The researchers randomly assigned 45 patients with Crohn's disease who were not responsive to treatment or suitable for surgery to autologous (the use of one's own cells) blood stem cell treatment or a control treatment in groups of 23 and 22. Patients were aged between 18 and 50 years and all were given standard Crohn's treatment as needed. The trial involved 11 European transplant units from July 2007 to September 2011 with follow-up until March 2013.
Leading the trial, Professor Chris Hawkey of the Nottingham Digestive Diseases Centre, said: "We found there was no statistically significant difference between the groups in the proportion of patients who met our highly stringent definition of sustained disease remission after treatment -- only two in the stem cell transplant group (8.7 percent) and one in the control group (4.5 percent). However, there was a significant difference among patients able to discontinue active treatment in the last three months of participation in the trial -- 61 percent in the stem cell group and 23 per cent in the control, and objective signs of disease disappeared in about a quarter of patients.

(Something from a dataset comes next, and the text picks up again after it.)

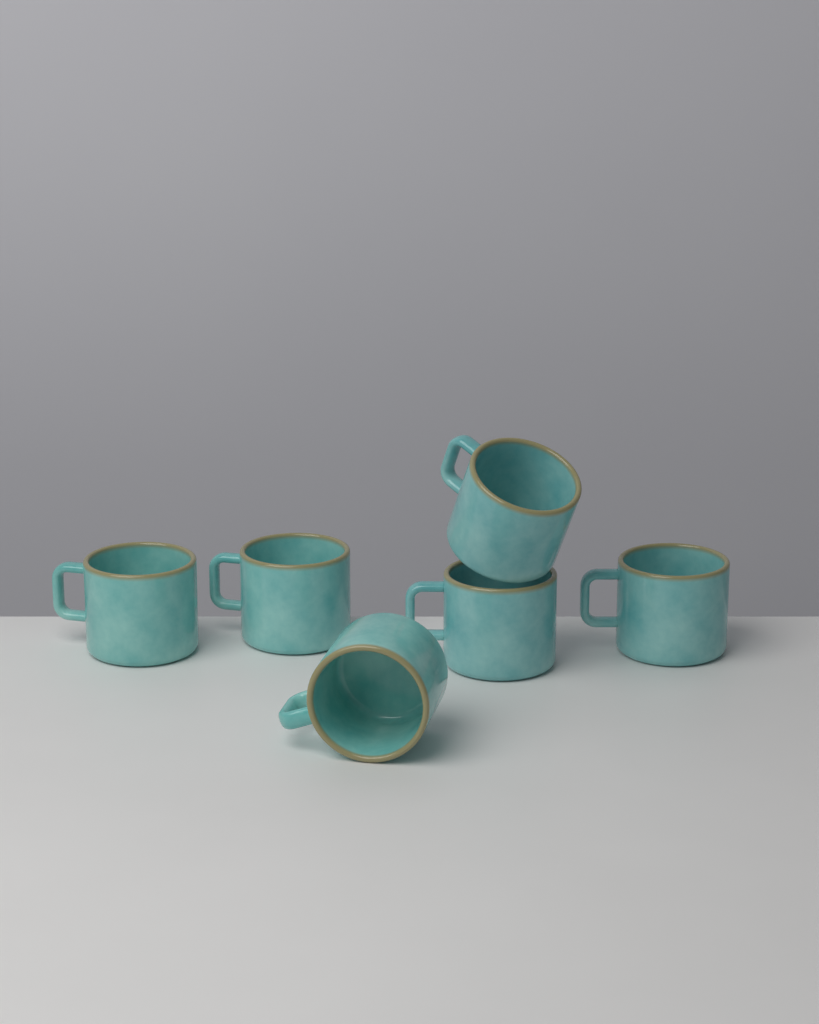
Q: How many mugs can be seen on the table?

"There were 76 serious adverse events in patients undergoing stem cell therapy and 38 in the control group. Because very few patients achieved sustained disease remission, we conclude that HSCT is unlikely to alter the natural history of Crohn disease, and our findings argue against extension of HSCT to a wider group of patients outside of future additional trials."
Professor Dominique Farge Bancel, Saint Louis Hospital in Paris and Chair of the European Blood and Marrow Transplantation Society, added: "Although autologous HSCT therapy showed more toxicity in early stages of the follow-up in Crohn's patients, long term results after HSCT treatment may shed new lights on the expected benefit, as observed in Scleroderma, another autoimmune disease where the proof of a HSCT superiority over conventional therapy was obtained only after long term follow-up at the price of higher early toxicity."
The research concludes that further study of HSCT in patients with Crohn's disease which does not respond to standard treatment is needed. It recommends that future trials should examine the benefit of maintenance immunosuppressive therapy after HSCT and also an investigation of whether patients may regain responsiveness to treatments which were previously ineffective for them. As toxicity is the most significant barrier to HSCT in patients with Crohn's, more work is also needed to identify factors that predict either the risk of adverse effects or response to treatment to enhance the use of stem cell therapy in clinical practice.